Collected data
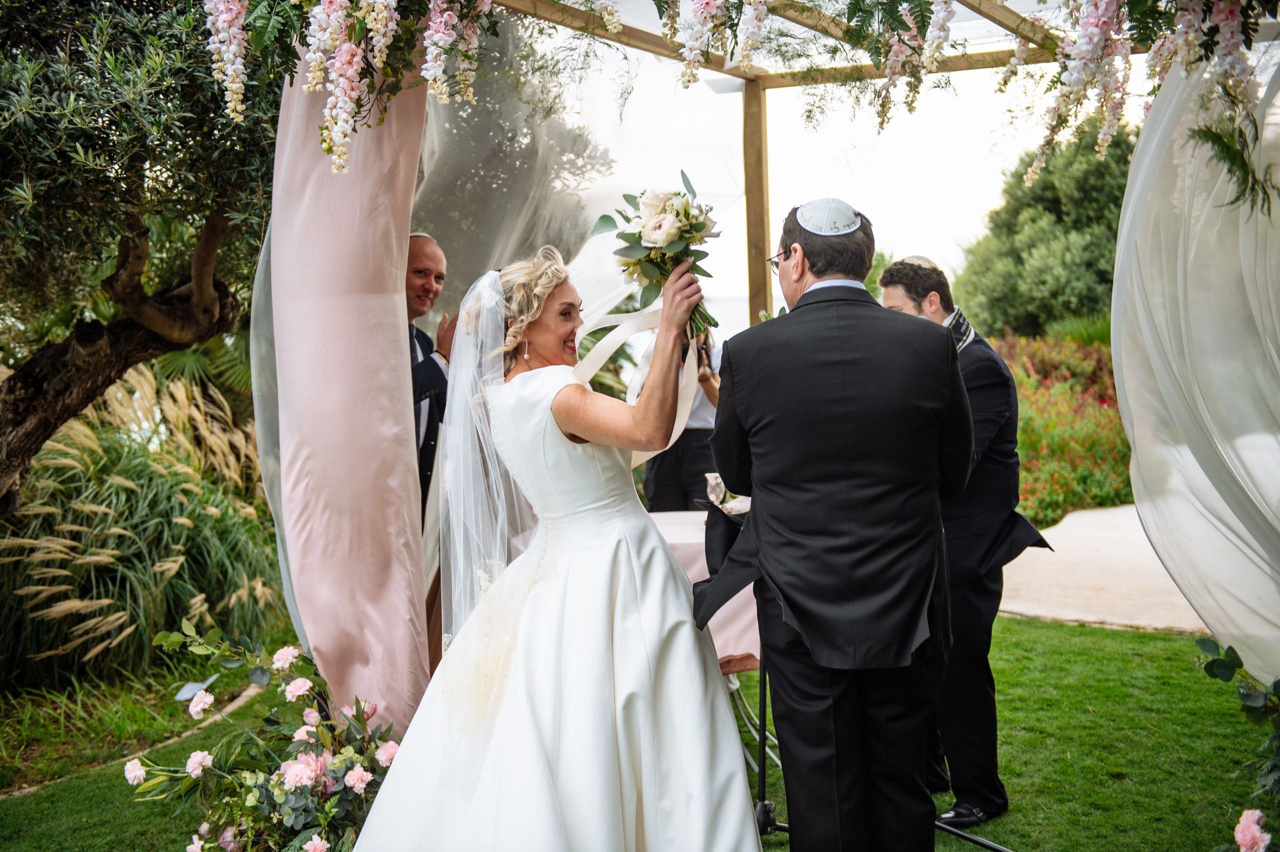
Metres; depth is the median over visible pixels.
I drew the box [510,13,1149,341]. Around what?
sky
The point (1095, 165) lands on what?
tree
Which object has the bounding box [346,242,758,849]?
bride
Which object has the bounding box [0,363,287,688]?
ornamental grass
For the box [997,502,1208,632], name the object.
path
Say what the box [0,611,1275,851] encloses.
lawn
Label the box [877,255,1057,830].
man
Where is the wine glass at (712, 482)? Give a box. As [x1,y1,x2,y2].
[703,471,726,506]
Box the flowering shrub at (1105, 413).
[982,331,1135,525]
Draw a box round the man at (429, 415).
[404,234,455,511]
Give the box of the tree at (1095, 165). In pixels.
[951,121,1139,339]
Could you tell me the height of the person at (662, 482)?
1.457 m
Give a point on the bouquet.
(670, 239)
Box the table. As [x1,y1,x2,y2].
[643,506,758,674]
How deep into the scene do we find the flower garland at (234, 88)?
3.65 m
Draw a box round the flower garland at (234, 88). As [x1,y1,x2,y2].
[196,0,504,174]
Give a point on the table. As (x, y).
(717, 641)
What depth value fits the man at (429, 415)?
5.15 m
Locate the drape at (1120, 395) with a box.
[1113,35,1279,675]
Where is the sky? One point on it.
(948, 217)
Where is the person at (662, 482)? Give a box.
[639,329,724,510]
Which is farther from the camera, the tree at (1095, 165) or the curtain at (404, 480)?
the tree at (1095, 165)
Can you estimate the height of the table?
0.627 m
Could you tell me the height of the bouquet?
0.410 m
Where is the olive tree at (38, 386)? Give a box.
[0,0,283,514]
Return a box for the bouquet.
[594,175,724,340]
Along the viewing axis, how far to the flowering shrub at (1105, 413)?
13.26 m
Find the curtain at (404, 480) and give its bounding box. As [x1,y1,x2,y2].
[261,43,428,729]
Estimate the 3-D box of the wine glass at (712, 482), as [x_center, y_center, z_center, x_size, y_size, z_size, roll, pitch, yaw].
[0.249,0.232,5.290,0.084,0.160,0.088,0,4,12]
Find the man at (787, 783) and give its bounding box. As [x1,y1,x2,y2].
[705,198,970,851]
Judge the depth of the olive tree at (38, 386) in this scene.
5.50 m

◆ **YOUR OBJECTIVE**: Write out exactly those lines of the records above that lie from the one with "Which object has the bounding box [0,363,287,688]?" through the last line, including both.

◆ **FINISHED EXERCISE**:
Which object has the bounding box [0,363,287,688]?
ornamental grass
For the box [997,502,1208,632], name the object.
path
Say what the box [0,611,1275,851] encloses.
lawn
Label the box [877,255,1057,830].
man
Where is the wine glass at (712, 482)? Give a box. As [x1,y1,x2,y2].
[703,471,726,506]
Box the flowering shrub at (1105, 413).
[982,331,1135,525]
Draw a box round the man at (429, 415).
[404,234,455,511]
Give the box of the tree at (1095, 165). In pixels.
[951,121,1139,339]
Could you tell me the height of the person at (662, 482)?
1.457 m
Give a point on the bouquet.
(670, 239)
Box the table. As [x1,y1,x2,y2].
[643,506,758,674]
How deep into the scene do we find the flower garland at (234, 88)?
3.65 m
Draw a box round the flower garland at (234, 88). As [x1,y1,x2,y2].
[196,0,504,174]
Give a point on the table. As (x, y).
(717, 641)
What depth value fits the man at (429, 415)?
5.15 m
Locate the drape at (1120, 395) with a box.
[1113,35,1279,675]
Where is the sky? One point on it.
(948, 217)
Where is the person at (662, 482)? Give a box.
[639,329,724,510]
Which is farther from the camera, the tree at (1095, 165) or the curtain at (404, 480)?
the tree at (1095, 165)
Can you estimate the height of the table?
0.627 m
Could you tell me the height of the bouquet?
0.410 m
Where is the olive tree at (38, 386)? Give a box.
[0,0,283,514]
Return a box for the bouquet.
[594,175,724,340]
Along the viewing axis, how far to the flowering shrub at (1105, 413)?
13.26 m
Find the curtain at (404, 480) and give its bounding box. As [x1,y1,x2,y2].
[261,43,428,729]
Estimate the 3-D box of the wine glass at (712, 482), as [x_center, y_center, z_center, x_size, y_size, z_size, roll, pitch, yaw].
[0.249,0.232,5.290,0.084,0.160,0.088,0,4,12]
Find the man at (787, 783) and give its bounding box. As [x1,y1,x2,y2].
[705,198,970,851]
Judge the depth of the olive tree at (38, 386) in this scene.
5.50 m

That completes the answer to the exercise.